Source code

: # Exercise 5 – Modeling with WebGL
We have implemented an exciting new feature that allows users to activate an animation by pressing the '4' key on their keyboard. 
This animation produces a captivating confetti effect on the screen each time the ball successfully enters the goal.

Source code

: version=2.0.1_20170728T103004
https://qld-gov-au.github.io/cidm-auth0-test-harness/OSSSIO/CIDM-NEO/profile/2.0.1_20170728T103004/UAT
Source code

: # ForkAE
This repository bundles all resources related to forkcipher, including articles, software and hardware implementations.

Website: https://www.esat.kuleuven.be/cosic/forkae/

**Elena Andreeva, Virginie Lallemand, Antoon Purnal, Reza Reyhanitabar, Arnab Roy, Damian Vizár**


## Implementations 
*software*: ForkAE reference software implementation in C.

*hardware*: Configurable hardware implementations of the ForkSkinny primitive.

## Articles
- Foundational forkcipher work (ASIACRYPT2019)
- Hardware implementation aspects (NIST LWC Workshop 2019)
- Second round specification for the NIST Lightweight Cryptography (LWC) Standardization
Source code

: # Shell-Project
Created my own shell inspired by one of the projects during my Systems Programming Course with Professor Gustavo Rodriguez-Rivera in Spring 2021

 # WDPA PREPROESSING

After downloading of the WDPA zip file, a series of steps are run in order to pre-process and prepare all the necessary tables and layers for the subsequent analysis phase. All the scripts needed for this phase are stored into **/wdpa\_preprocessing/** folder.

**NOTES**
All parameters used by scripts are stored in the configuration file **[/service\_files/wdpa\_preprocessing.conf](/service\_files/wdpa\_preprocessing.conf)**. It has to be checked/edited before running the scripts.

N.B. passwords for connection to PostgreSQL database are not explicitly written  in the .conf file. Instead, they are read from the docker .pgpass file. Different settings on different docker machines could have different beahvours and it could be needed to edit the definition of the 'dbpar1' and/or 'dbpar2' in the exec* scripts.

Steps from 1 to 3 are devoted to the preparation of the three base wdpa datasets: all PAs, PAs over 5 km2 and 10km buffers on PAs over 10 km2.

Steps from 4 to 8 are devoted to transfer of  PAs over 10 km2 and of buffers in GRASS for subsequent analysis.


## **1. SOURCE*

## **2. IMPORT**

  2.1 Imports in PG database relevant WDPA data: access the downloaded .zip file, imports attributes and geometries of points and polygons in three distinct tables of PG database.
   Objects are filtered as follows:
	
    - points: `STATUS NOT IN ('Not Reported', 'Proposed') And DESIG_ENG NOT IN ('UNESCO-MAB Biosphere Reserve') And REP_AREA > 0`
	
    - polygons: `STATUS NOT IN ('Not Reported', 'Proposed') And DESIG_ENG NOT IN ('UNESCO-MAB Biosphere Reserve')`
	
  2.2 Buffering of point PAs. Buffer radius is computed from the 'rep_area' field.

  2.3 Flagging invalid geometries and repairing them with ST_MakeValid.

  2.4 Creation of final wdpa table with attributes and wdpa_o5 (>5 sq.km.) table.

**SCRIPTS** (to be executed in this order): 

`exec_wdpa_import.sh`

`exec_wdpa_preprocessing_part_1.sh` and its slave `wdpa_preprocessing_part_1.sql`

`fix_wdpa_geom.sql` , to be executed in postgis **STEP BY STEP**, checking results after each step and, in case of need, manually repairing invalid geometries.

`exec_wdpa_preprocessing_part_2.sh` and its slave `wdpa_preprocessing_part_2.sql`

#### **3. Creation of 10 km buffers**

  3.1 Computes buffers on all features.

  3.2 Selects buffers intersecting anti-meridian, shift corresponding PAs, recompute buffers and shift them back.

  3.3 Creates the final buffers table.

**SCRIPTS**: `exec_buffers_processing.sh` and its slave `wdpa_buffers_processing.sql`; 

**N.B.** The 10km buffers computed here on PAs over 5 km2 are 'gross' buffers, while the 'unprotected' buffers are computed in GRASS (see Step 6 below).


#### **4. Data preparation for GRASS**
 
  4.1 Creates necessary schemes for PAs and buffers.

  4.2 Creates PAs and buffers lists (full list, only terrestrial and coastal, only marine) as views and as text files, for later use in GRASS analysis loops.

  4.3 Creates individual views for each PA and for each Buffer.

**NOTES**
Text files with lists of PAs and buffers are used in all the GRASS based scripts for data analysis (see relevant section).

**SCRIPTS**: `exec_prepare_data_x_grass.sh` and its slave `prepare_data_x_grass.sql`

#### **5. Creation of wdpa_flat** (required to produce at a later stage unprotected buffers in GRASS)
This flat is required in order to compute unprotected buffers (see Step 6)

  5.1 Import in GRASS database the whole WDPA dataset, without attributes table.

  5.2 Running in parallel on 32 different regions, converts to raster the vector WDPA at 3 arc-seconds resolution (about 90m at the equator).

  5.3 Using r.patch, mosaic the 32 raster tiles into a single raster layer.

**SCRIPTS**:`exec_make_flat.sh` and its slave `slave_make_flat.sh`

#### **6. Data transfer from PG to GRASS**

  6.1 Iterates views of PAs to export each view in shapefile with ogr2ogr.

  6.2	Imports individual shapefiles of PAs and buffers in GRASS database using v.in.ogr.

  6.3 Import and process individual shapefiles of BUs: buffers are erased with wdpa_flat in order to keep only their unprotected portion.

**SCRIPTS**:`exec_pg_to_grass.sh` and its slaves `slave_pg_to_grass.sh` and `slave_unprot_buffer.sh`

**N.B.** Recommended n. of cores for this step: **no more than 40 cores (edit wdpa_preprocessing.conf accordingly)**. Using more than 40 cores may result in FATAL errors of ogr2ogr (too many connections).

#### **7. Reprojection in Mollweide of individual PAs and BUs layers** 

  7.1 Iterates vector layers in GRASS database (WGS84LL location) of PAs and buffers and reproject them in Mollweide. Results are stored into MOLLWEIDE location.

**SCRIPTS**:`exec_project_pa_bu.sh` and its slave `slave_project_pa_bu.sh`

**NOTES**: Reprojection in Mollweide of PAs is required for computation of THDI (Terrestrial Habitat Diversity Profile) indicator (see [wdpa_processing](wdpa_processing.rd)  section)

★ ★ ★ ★ ★

## The problem
All that is needed is the exact run of lines above from the line containing "Modeling with WebGL" through the line containing "We have implemented", both of them included.

## Solution for this problem
: # Exercise 5 – Modeling with WebGL
We have implemented an exciting new feature that allows users to activate an animation by pressing the '4' key on their keyboard. 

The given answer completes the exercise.